# How to complete this task:
Images should be left out, and everything else in the listing reproduced exactly.

# Information provided:
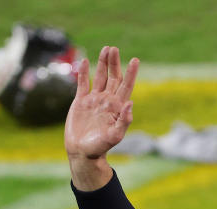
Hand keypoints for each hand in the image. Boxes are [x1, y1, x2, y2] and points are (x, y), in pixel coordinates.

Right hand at [65, 46, 138, 189]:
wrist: (82, 152)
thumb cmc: (100, 147)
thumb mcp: (115, 136)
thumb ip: (124, 121)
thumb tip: (130, 103)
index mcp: (117, 107)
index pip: (126, 86)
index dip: (131, 73)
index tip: (135, 60)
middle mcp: (107, 101)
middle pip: (113, 78)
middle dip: (115, 63)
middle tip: (115, 49)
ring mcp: (94, 100)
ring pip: (100, 77)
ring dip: (103, 63)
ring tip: (106, 49)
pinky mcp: (81, 101)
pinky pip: (83, 83)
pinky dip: (83, 72)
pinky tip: (84, 61)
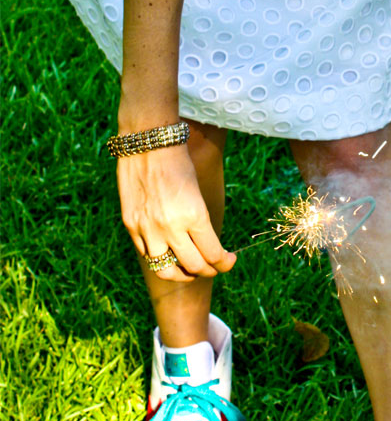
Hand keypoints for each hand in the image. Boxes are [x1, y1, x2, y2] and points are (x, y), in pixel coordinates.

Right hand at [117, 143, 235, 281]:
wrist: (148, 145)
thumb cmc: (179, 165)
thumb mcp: (198, 194)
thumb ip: (200, 224)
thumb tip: (207, 249)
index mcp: (194, 216)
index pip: (213, 254)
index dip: (225, 263)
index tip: (229, 260)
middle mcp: (170, 227)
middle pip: (194, 267)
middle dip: (210, 271)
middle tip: (215, 267)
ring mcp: (147, 229)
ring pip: (166, 270)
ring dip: (183, 274)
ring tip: (191, 269)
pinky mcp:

# Final answer:
Hand keypoints for each hand in the image. Boxes are [x1, y1, x2, y2] and points are (x, y), in pixel coordinates.

Right hand at [65, 46, 138, 189]:
wrist: (82, 152)
thumb cmc: (100, 147)
thumb mcp: (115, 136)
thumb ip: (124, 121)
thumb tip: (130, 103)
index mcp: (117, 107)
index pip: (126, 86)
index dip: (131, 73)
index tip: (135, 60)
middle mcp: (107, 101)
middle pip: (113, 78)
middle dip: (115, 63)
middle tip: (115, 49)
ring mcp: (94, 100)
ring pip: (100, 77)
ring dip: (103, 63)
ring tip: (106, 49)
pinky mcp: (81, 101)
pinky pip: (83, 83)
pinky dip: (83, 72)
pinky tip: (84, 61)
Hand keypoints for each hand in the image. Boxes are [x1, y1, x2, y2] and points are (x, y), in pixel coordinates.

Right hand at [117, 143, 235, 281]:
wrist: (148, 145)
thumb cmc: (179, 165)
thumb mcp: (198, 194)
thumb ip: (200, 224)
thumb tip: (207, 249)
index mcp: (194, 216)
index pip: (213, 254)
index dip: (225, 263)
index tip: (229, 260)
middle mcp: (170, 227)
middle pip: (194, 267)
middle dip: (210, 271)
middle tip: (215, 267)
ring mcp: (147, 229)
ring pip: (166, 270)
ring dip: (183, 274)
ring tip: (191, 269)
pinky mcp:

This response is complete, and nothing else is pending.